A newish Regulatory Regime
It is now over a year since regulations came into force effectively putting an end to pension scheme trustees borrowing money directly. Although little has been said about this latest dictat from Europe (the regulations in question, the Occupational Pension Schemes (Investment) Regulations 2005 ("the Regulations") were implementing part of the EU Occupational Pensions Directive) for many involved in the industry this prohibition is, frankly, a disappointment. In a world where it is accepted, and indeed encouraged, that individuals and companies should use debt to buy property with the potential to appreciate, why shouldn’t pension fund trustees? Assuming the level of debt is generally prudent, surely it is common sense to allow pension scheme trustees to gear up and enjoy some of the capital returns and, consequently, assist in meeting the needs of an ever increasing ageing population.
At one point during the consultation period for the Regulations a sensible outcome looked promising. Lobby groups argued that borrowing should not be overly restricted but should be permitted with appropriate safeguards attached, for example a higher standard of care on occupational scheme trustees in relation to borrowing.
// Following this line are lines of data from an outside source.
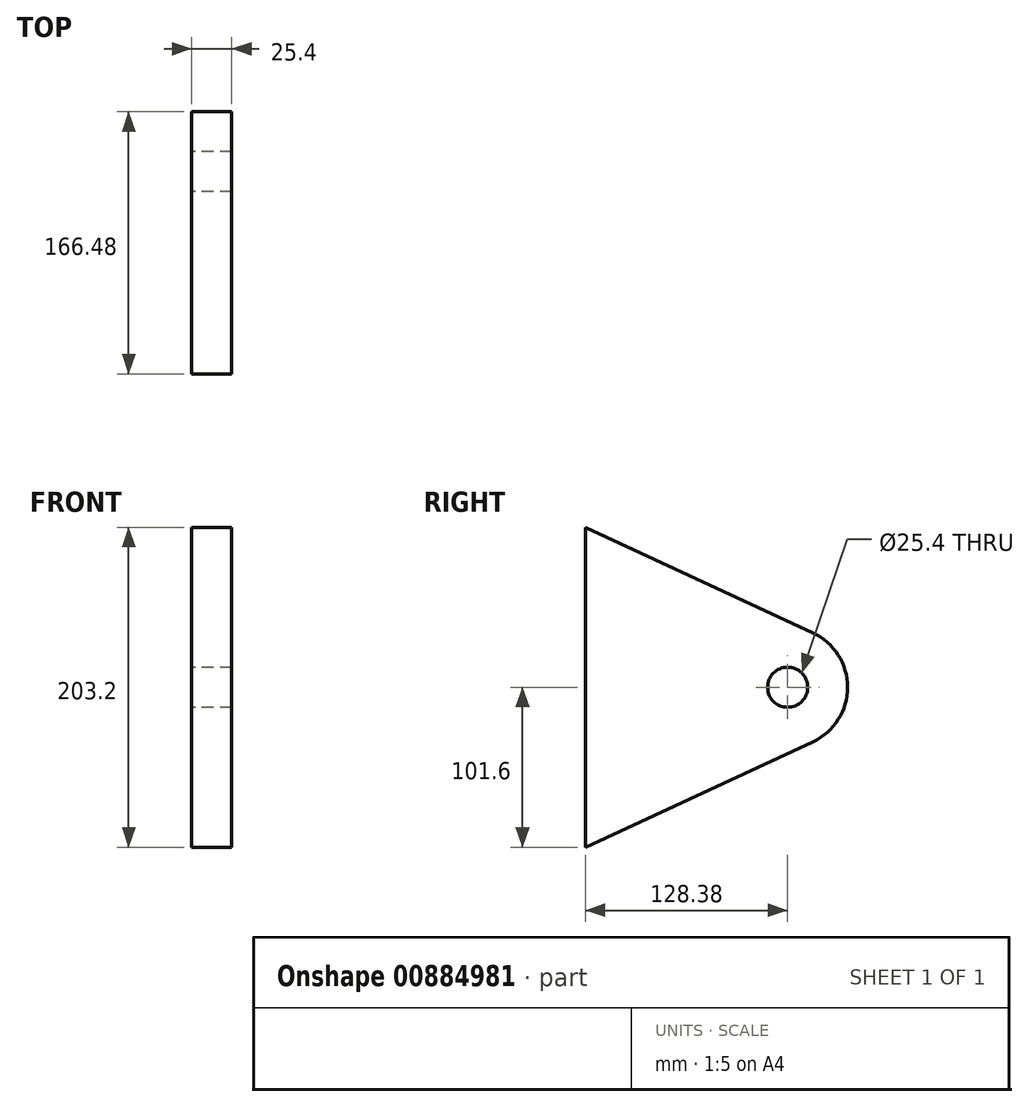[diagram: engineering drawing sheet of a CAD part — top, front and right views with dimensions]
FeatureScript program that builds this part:
annotation { "Feature Type Name" : "Feature", "Feature Type Description" : "" }
export const myFeature = defineFeature(function(context is Context, id is Id, definition is map)
    precondition{}
    {
        {
            var Q0;
            Q0=qCreatedBy(makeId("Right.planeOp"),FACE);
            var sketch = newSketch(context, id + "F0", { "sketchPlane" : qUnion([Q0])});
            skLineSegment(sketch, "E0", {"start": v(0, 101.6) * mm, "end": v(0, -101.6) * mm});
            skLineSegment(sketch, "E1", {"start": v(0, -101.6) * mm, "end": v(144.42, -34.56) * mm});
            skLineSegment(sketch, "E2", {"start": v(144.42, 34.56) * mm, "end": v(0, 101.6) * mm});
            skPoint(sketch, "E3.visualSharp", {"position": v(218.87, 0) * mm});
            skArc(sketch, "E3.filletArc", {"start": v(144.42, -34.56) * mm, "mid": v(166.48, 0) * mm, "end": v(144.42, 34.56) * mm});
            skCircle(sketch, "E4", {"center": v(128.38, 0) * mm, "radius": 12.7 * mm});
            skSolve(sketch);
        }
        {
            var Q0;
            Q0 = qSketchRegion(id + "F0", true);
            extrude(context, id + "F1", {"entities" : qUnion([Q0]), "depth" : 25.4 * mm, "offsetDistance" : 25.4 * mm});
        }
    });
Unfortunately these arguments were rejected and the Government took the ‘safe option’ and substantially replicated the wording from the Directive; safe because those in the know argue that the Government recently implemented other European legislation relating to pensions with their own amendments that have subsequently been challenged before the European Court. This would perhaps explain the Government’s reluctance to stray from the wording set out in the Directive and the DTI’s reluctance to offer guidance on interpreting the Regulations.
In the absence of any guidance from the Government as to how widely the Regulations can be construed, it is likely that a UK court would interpret them as to only allow borrowing in an "emergency" situation because the Regulations specify that borrowing is only permitted for the purpose of providing liquidity for the pension scheme and on a temporary basis.
What does this mean for trustees of occupational pension schemes?
Are the objections purely theoretical? For the outward observer, there has clearly still been huge investment in UK property (amongst other assets) so one might argue that it does not matter.
The fact that investment levels have been strong is probably partly to the credit of investment managers, and their advisers, who devise ever more creative ways to pool pension money in investment vehicles which, in turn, borrow money to fund acquisitions. This, of course, has many attractions including diversity of risk. In the end, however, we could all be losers as with such creativity and complex structures come costs and a chance has been missed to provide trustees with the opportunity, where it may be a prudent investment strategy, to utilise bank financing to fund acquisitions where it may be cheap and efficient to do so.